## Activity:
Find every line in the records below that contains "Vandecasteele", and copy it.

[Records drawn from a dataset]
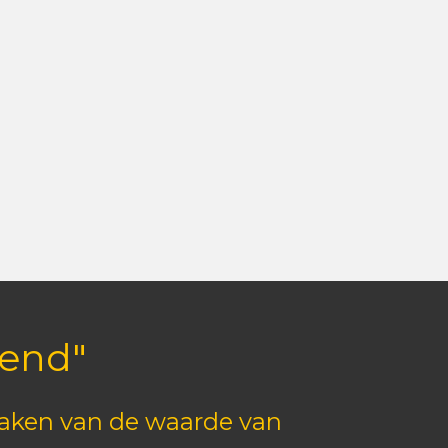
kend"
maken van de waarde van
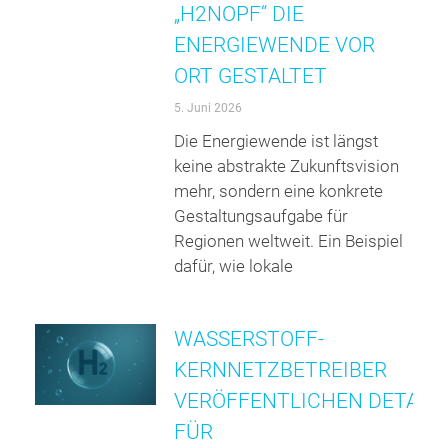
„H2NOPF“ DIE
ENERGIEWENDE VOR
ORT GESTALTET
5. Juni 2026
Die Energiewende ist längst
keine abstrakte Zukunftsvision
mehr, sondern eine konkrete
Gestaltungsaufgabe für
Regionen weltweit. Ein Beispiel
dafür, wie lokale
WASSERSTOFF-
KERNNETZBETREIBER
VERÖFFENTLICHEN DETAILS
FÜR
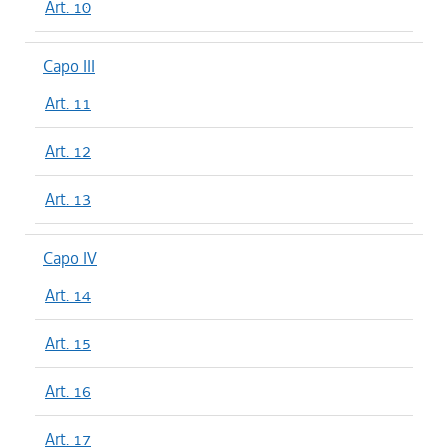
Art. 10
Capo III
Art. 11
Art. 12
Art. 13
Capo IV
Art. 14
Art. 15
Art. 16
Art. 17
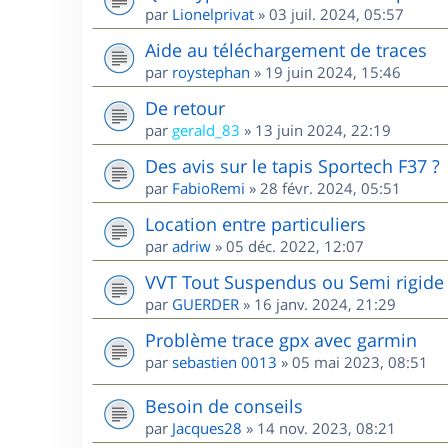
par
Lionelprivat
»
03 juil. 2024, 05:57
Aide au téléchargement de traces
par
roystephan
»
19 juin 2024, 15:46
De retour
par
gerald_83
»
13 juin 2024, 22:19
Des avis sur le tapis Sportech F37 ?
par
FabioRemi
»
28 févr. 2024, 05:51
Location entre particuliers
par
adriw
»
05 déc. 2022, 12:07
VVT Tout Suspendus ou Semi rigide 
par
GUERDER
»
16 janv. 2024, 21:29
Problème trace gpx avec garmin
par
sebastien 0013
»
05 mai 2023, 08:51
Besoin de conseils
par
Jacques28
»
14 nov. 2023, 08:21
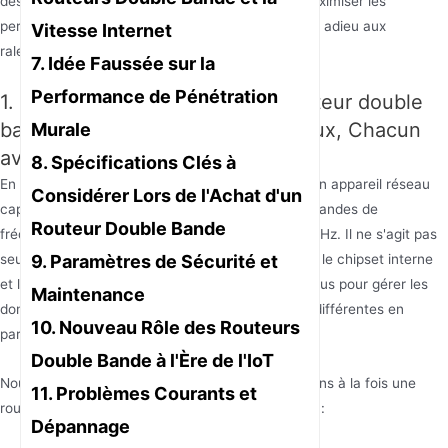
des scénarios d'utilisation réels est la clé pour maximiser les
performances de votre réseau domestique et dire adieu aux
Vitesse Internet
ralentissements.
7. Idée Faussée sur la
Performance de Pénétration
1. Définition fondamentale du routeur double
bande : Un Appareil, Deux Réseaux, Chacun
Murale
avec Son Propre Rôle
8. Spécifications Clés à
En termes simples, un routeur double bande est un appareil réseau
Considérer Lors de l'Achat d'un
capable de fonctionner simultanément sur deux bandes de
Routeur Double Bande
fréquences sans fil indépendantes : 2.4GHz et 5GHz. Il ne s'agit pas
9. Paramètres de Sécurité et
seulement de deux émetteurs de signaux sans fil, le chipset interne
et le système d'antennes sont spécialement conçus pour gérer les
Maintenance
données réseau sur deux bandes de fréquences différentes en
10. Nouveau Rôle des Routeurs
parallèle.
Double Bande à l'Ère de l'IoT
Nous pouvons visualiser cela comme si nous avions à la fois une
11. Problèmes Courants et
route nationale et une autoroute en même temps :
Dépannage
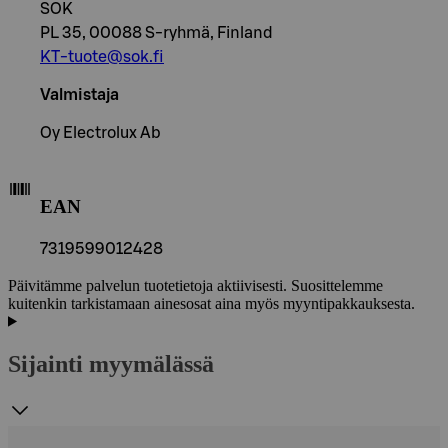
SOK
PL 35, 00088 S-ryhmä, Finland
KT-tuote@sok.fi
Valmistaja
Oy Electrolux Ab
EAN
7319599012428
Päivitämme palvelun tuotetietoja aktiivisesti. Suosittelemme
kuitenkin tarkistamaan ainesosat aina myös myyntipakkauksesta.
Sijainti myymälässä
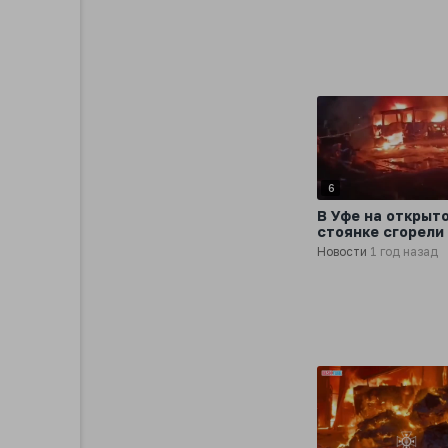
избежать взрыв
6
В Уфе на открыт
стоянке сгорели
грузовиков Shac
Новости
1 год назад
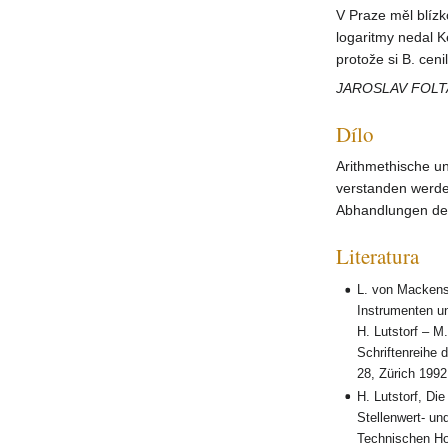
V Praze měl blízko
logaritmy nedal K
protože si B. cen
JAROSLAV FOLT
Dílo
Arithmethische u
verstanden werden
Abhandlungen der
Literatura
L. von Mackense
Instrumenten u
H. Lutstorf – M
Schriftenreihe
28, Zürich 1992
H. Lutstorf, Di
Stellenwert- un
Technischen Ho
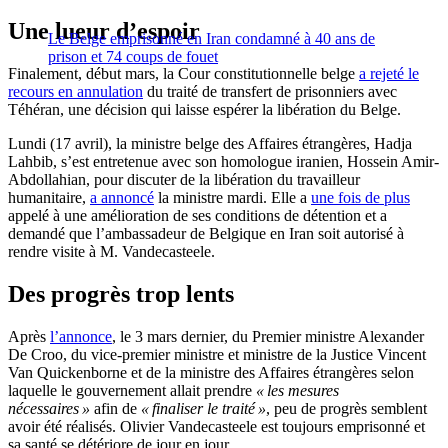
Une lueur d’espoir
Le Belge emprisonné en Iran condamné à 40 ans de
prison et 74 coups de fouet
Finalement, début mars, la Cour constitutionnelle belge
a rejeté le
recours en annulation
du traité de transfert de prisonniers avec
Téhéran, une décision qui laisse espérer la libération du Belge.
Lundi (17 avril), la ministre belge des Affaires étrangères, Hadja
Lahbib, s’est entretenue avec son homologue iranien, Hossein Amir-
Abdollahian, pour discuter de la libération du travailleur
humanitaire,
a annoncé
la ministre mardi. Elle a
une fois de plus
appelé à une amélioration de ses conditions de détention et a
demandé que l’ambassadeur de Belgique en Iran soit autorisé à
rendre visite à M. Vandecasteele.
Des progrès trop lents
Après
l’annonce
, le 3 mars dernier, du Premier ministre Alexander
De Croo, du vice-premier ministre et ministre de la Justice Vincent
Van Quickenborne et de la ministre des Affaires étrangères selon
laquelle le gouvernement allait prendre
« les mesures
nécessaires »
afin de
« finaliser le traité »
, peu de progrès semblent
avoir été réalisés. Olivier Vandecasteele est toujours emprisonné et
sa santé se détériore de jour en jour.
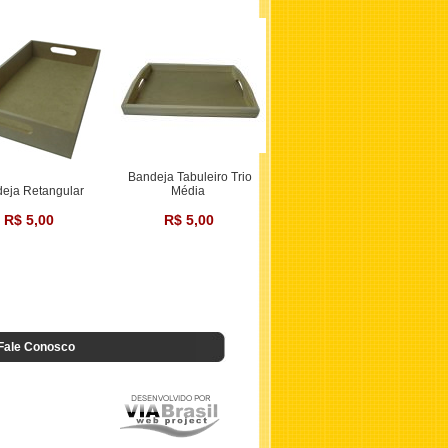
Bandeja Tabuleiro Trio
eja Retangular
Média
R$ 5,00
R$ 5,00
Fale Conosco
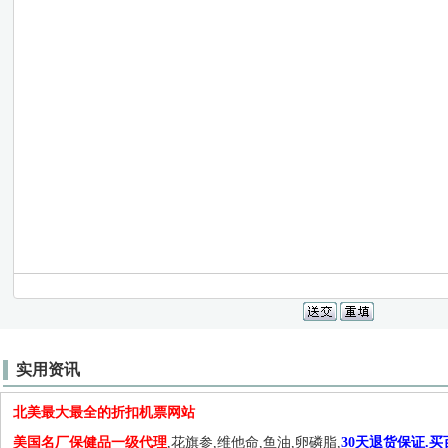
实用资讯
北美最大最全的折扣机票网站
美国名厂保健品一级代理
,花旗参,维他命,鱼油,卵磷脂,
30天退货保证.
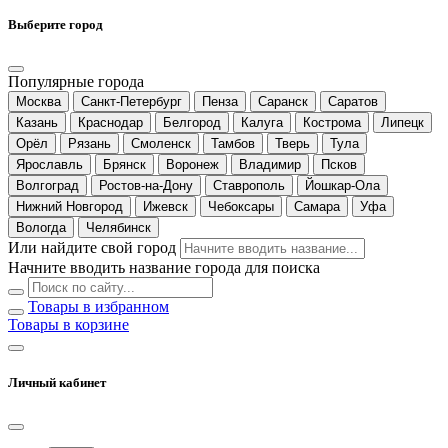
Выберите город
Популярные города
Москва
Санкт-Петербург
Пенза
Саранск
Саратов
Казань
Краснодар
Белгород
Калуга
Кострома
Липецк
Орёл
Рязань
Смоленск
Тамбов
Тверь
Тула
Ярославль
Брянск
Воронеж
Владимир
Псков
Волгоград
Ростов-на-Дону
Ставрополь
Йошкар-Ола
Нижний Новгород
Ижевск
Чебоксары
Самара
Уфа
Вологда
Челябинск
Или найдите свой город
Начните вводить название города для поиска
Товары в избранном
Товары в корзине
Личный кабинет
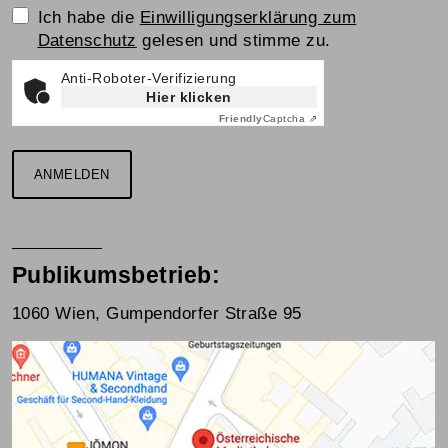
Einwilligungserklärung
Ich habe die
Einwilligungserklärung zum
Datenschutz
gelesen und stimme zu.
Anti-Roboter-Verifizierung
Hier klicken
Friendly
Captcha ⇗
ANMELDEN
Publikumsbetrieb:
1060 Wien, Gumpendorfer Straße 95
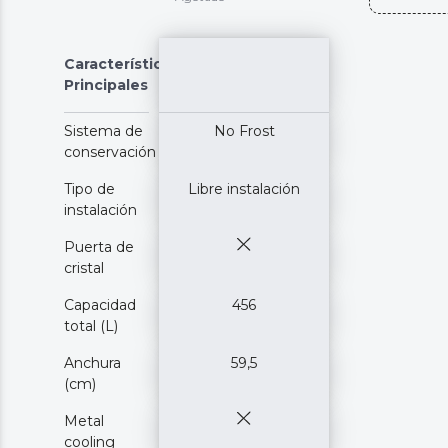
Características
Principales
Sistema de
No Frost
conservación
Tipo de
Libre instalación
instalación
Puerta de
cristal
Capacidad
456
total (L)
Anchura
59,5
(cm)
Metal
cooling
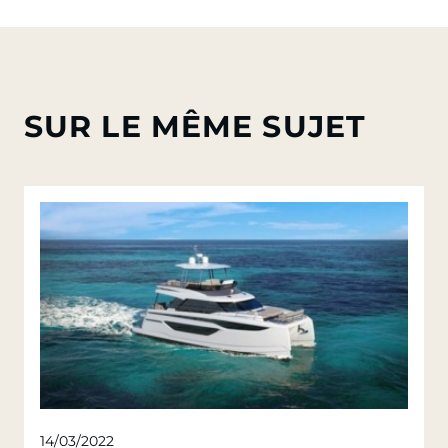
SUR LE MÊME SUJET
14/03/2022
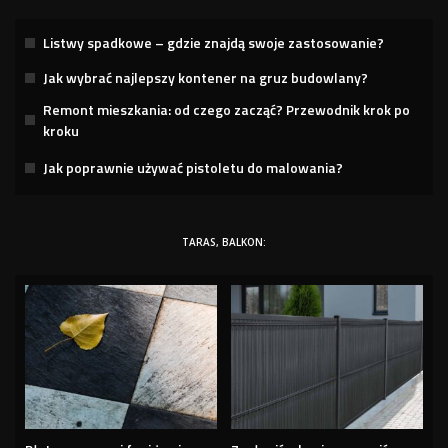
Listwy spadkowe – gdzie znajdą swoje zastosowanie?
Jak wybrać najlepszy kontener na gruz budowlany?
Remont mieszkania: od czego zacząć? Przewodnik krok po
kroku
Jak poprawnie używać pistoletu do malowania?
TARAS, BALKON:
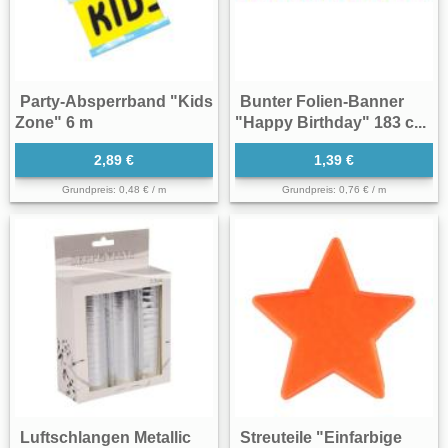
Party-Absperrband "Kids
Bunter Folien-Banner
Zone" 6 m
"Happy Birthday" 183 c...
2,89 €
1,39 €
Grundpreis: 0,48 € / m
Grundpreis: 0,76 € / m
Luftschlangen Metallic
Streuteile "Einfarbige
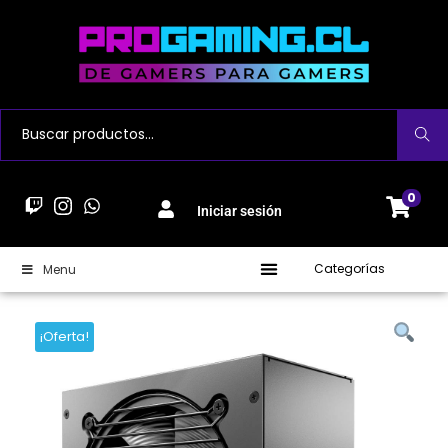
Buscar
0
Iniciar sesión
Categorías
Menu
¡Oferta!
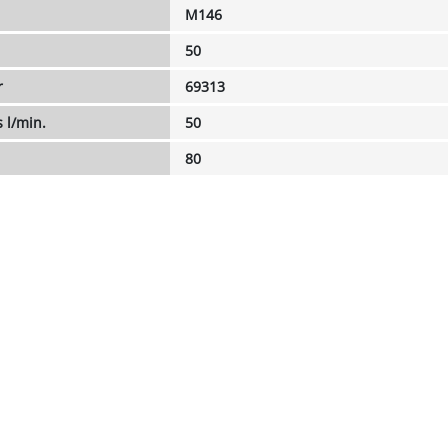
M146
50
r
69313
 l/min.
50
80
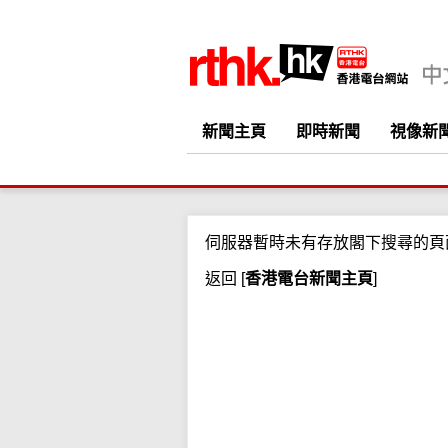
新聞主頁
即時新聞
視像新
伺服器暫時未有存放閣下搜尋的頁
返回
[
香港電台新聞主頁
]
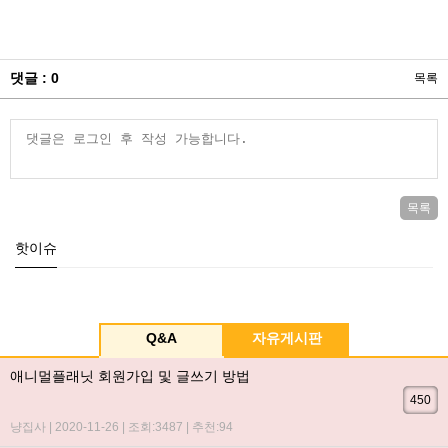
댓글 : 0
목록
목록
핫이슈
Q&A
자유게시판
애니멀플래닛 회원가입 및 글쓰기 방법
450
냥집사 | 2020-11-26 | 조회:3487 | 추천:94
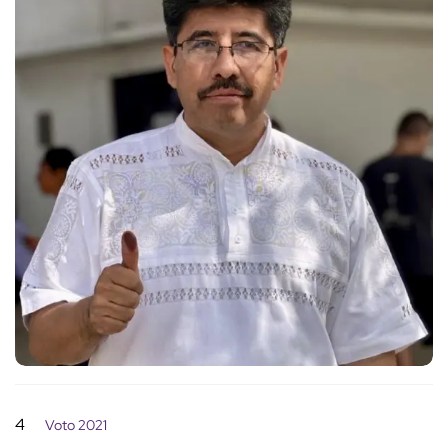
4
Voto 2021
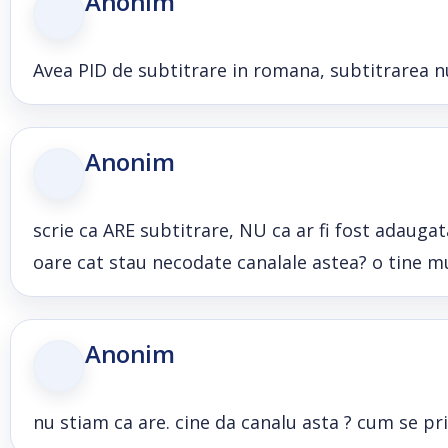
Anonim
Avea PID de subtitrare in romana, subtitrarea 
Anonim
scrie ca ARE subtitrare, NU ca ar fi fost adaugata
oare cat stau necodate canalale astea? o tine mul
Anonim
nu stiam ca are. cine da canalu asta ? cum se pr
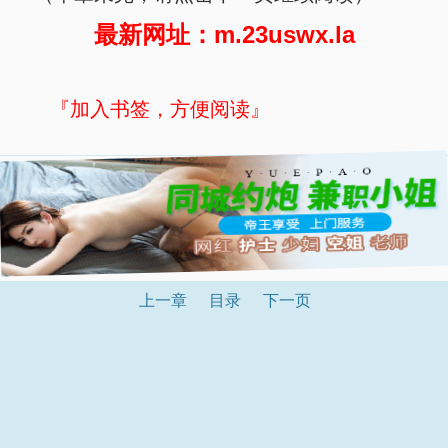
最新网址：m.23uswx.la
『加入书签，方便阅读』
上一章
目录
下一页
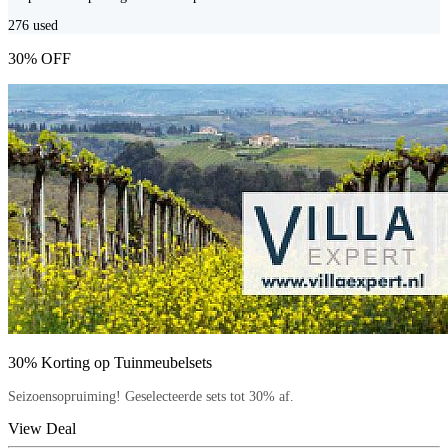
276
used
30% OFF
30% Korting op Tuinmeubelsets
Seizoensopruiming! Geselecteerde sets tot 30% af.
View Deal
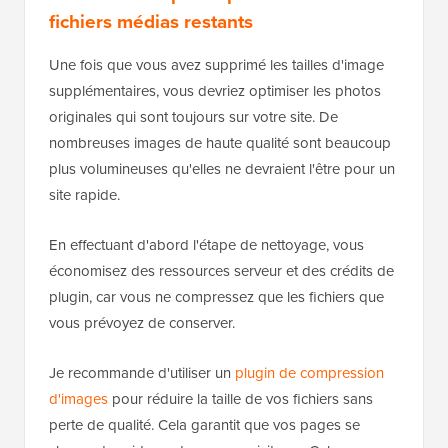
Astuce bonus pour optimiser vos
fichiers médias restants
Une fois que vous avez supprimé les tailles d'image
supplémentaires, vous devriez optimiser les photos
originales qui sont toujours sur votre site. De
nombreuses images de haute qualité sont beaucoup
plus volumineuses qu'elles ne devraient l'être pour un
site rapide.
En effectuant d'abord l'étape de nettoyage, vous
économisez des ressources serveur et des crédits de
plugin, car vous ne compressez que les fichiers que
vous prévoyez de conserver.
Je recommande d'utiliser un
plugin de compression
d'images
pour réduire la taille de vos fichiers sans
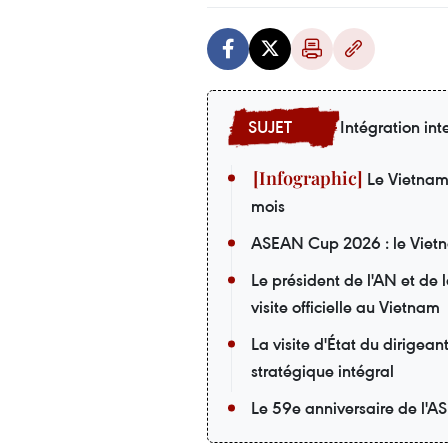
Intégration int
Le Vietnam i
mois
ASEAN Cup 2026 : le Vietna
Le président de l'AN et de
visite officielle au Vietnam
La visite d'État du dirigea
stratégique intégral
Le 59e anniversaire de l'A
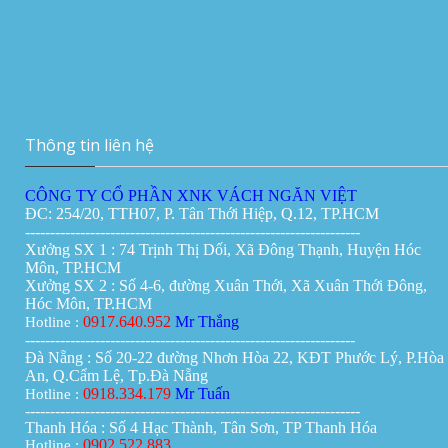
Vách ngăn di động tại Cần Thơ
Giá:
0đ
Thông tin liên hệ
CÔNG TY CỔ PHẦN XNK VÁCH NGĂN VIỆT
ĐC: 254/20, TTH07, P. Tân Thới Hiệp, Q.12, TP.HCM
-------------------------------------------------------------------
Xưởng SX 1 : 74 Trịnh Thị Dối, Xã Đông Thạnh, Huyện Hóc
Môn, TP.HCM
Xưởng SX 2 : Số 4-6, đường Xuân Thới, Xã Xuân Thới Đông,
Hóc Môn, TP.HCM
0917.640.952
Mr Thắng
Hotline :
------------------------------------------------------------------
Đà Nẵng : Số 20-22 đường Nhơn Hòa 22, KĐT Phước Lý, P.Hòa
An, Q.Cẩm Lệ, Tp.Đà Nẵng
0918.334.179
Mr Tuấn
Hotline :
-------------------------------------------------------------------
Thanh Hóa : Số 4 Hạc Thành, Tân Sơn, TP Thanh Hóa
0902.522.883
Hotline :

## Response to the exercise:
rendre visite à M. Vandecasteele.
avoir été réalisés. Olivier Vandecasteele est toujours emprisonné et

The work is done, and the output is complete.